Brief
Copy every line below precisely as it appears.

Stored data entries
━━━━━━━━━━━━━━━━
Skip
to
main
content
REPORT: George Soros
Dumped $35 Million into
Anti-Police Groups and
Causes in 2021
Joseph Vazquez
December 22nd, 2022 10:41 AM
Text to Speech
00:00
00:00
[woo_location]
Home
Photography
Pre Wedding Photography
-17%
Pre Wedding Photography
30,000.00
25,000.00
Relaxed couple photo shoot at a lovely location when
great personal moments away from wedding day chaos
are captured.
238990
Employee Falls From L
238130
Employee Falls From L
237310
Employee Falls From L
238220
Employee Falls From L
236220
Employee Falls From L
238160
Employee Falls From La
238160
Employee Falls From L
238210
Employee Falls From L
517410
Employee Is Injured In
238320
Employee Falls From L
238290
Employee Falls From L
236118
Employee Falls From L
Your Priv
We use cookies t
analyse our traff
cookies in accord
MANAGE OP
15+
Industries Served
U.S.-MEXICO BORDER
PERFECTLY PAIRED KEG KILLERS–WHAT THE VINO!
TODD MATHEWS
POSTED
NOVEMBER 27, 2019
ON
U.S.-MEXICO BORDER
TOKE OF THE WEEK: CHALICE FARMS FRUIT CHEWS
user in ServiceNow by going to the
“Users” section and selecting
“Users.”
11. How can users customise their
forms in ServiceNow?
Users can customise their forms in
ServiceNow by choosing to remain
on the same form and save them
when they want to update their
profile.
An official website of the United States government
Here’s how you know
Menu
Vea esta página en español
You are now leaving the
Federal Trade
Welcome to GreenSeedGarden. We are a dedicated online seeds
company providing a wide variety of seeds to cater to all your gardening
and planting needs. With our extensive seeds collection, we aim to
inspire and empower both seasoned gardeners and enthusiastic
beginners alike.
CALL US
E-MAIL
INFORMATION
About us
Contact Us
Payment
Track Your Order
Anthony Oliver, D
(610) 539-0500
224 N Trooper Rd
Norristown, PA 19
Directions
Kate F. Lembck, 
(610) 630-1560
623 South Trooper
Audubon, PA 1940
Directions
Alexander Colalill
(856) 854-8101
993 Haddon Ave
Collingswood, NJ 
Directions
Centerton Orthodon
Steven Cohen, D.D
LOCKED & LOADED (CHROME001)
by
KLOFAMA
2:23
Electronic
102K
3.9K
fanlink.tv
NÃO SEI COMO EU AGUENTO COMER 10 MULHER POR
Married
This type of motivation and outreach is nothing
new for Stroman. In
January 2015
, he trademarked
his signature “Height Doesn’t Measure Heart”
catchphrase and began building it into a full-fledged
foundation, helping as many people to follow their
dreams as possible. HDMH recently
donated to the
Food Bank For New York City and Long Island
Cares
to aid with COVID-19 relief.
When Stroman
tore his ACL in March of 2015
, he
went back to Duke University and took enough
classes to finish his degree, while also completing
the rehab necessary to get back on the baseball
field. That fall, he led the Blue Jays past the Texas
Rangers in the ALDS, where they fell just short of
━━━━━━━━━━━━━━━━
Answer section
Skip
to
main
content
REPORT: George Soros
Dumped $35 Million into
Anti-Police Groups and
Causes in 2021
Joseph Vazquez
December 22nd, 2022 10:41 AM
Text to Speech
00:00
00:00
[woo_location]
Home
Photography
Pre Wedding Photography
-17%
Pre Wedding Photography
30,000.00
25,000.00
Relaxed couple photo shoot at a lovely location when
great personal moments away from wedding day chaos
are captured.
238990
Employee Falls From L
238130
Employee Falls From L
237310
Employee Falls From L
238220
Employee Falls From L
236220
Employee Falls From L
238160
Employee Falls From La
238160
Employee Falls From L
238210
Employee Falls From L
517410
Employee Is Injured In
238320
Employee Falls From L
238290
Employee Falls From L
236118
Employee Falls From L
Your Priv
We use cookies t
analyse our traff
cookies in accord
MANAGE OP
15+
Industries Served
U.S.-MEXICO BORDER
PERFECTLY PAIRED KEG KILLERS–WHAT THE VINO!
TODD MATHEWS
POSTED
NOVEMBER 27, 2019
ON
U.S.-MEXICO BORDER
TOKE OF THE WEEK: CHALICE FARMS FRUIT CHEWS
user in ServiceNow by going to the
“Users” section and selecting
“Users.”
11. How can users customise their
forms in ServiceNow?
Users can customise their forms in
ServiceNow by choosing to remain
on the same form and save them
when they want to update their
profile.
An official website of the United States government
Here’s how you know
Menu
Vea esta página en español
You are now leaving the
Federal Trade
Welcome to GreenSeedGarden. We are a dedicated online seeds
company providing a wide variety of seeds to cater to all your gardening
and planting needs. With our extensive seeds collection, we aim to
inspire and empower both seasoned gardeners and enthusiastic
beginners alike.
CALL US
E-MAIL
INFORMATION
About us
Contact Us
Payment
Track Your Order
Anthony Oliver, D
(610) 539-0500
224 N Trooper Rd
Norristown, PA 19
Directions
Kate F. Lembck, 
(610) 630-1560
623 South Trooper
Audubon, PA 1940
Directions
Alexander Colalill
(856) 854-8101
993 Haddon Ave
Collingswood, NJ 
Directions
Centerton Orthodon
Steven Cohen, D.D
LOCKED & LOADED (CHROME001)
by
KLOFAMA
2:23
Electronic
102K
3.9K
fanlink.tv
NÃO SEI COMO EU AGUENTO COMER 10 MULHER POR
Married
This type of motivation and outreach is nothing
new for Stroman. In
January 2015
, he trademarked
his signature “Height Doesn’t Measure Heart”
catchphrase and began building it into a full-fledged
foundation, helping as many people to follow their
dreams as possible. HDMH recently
donated to the
Food Bank For New York City and Long Island
Cares
to aid with COVID-19 relief.
When Stroman
tore his ACL in March of 2015
, he
went back to Duke University and took enough
classes to finish his degree, while also completing
the rehab necessary to get back on the baseball
field. That fall, he led the Blue Jays past the Texas
Rangers in the ALDS, where they fell just short of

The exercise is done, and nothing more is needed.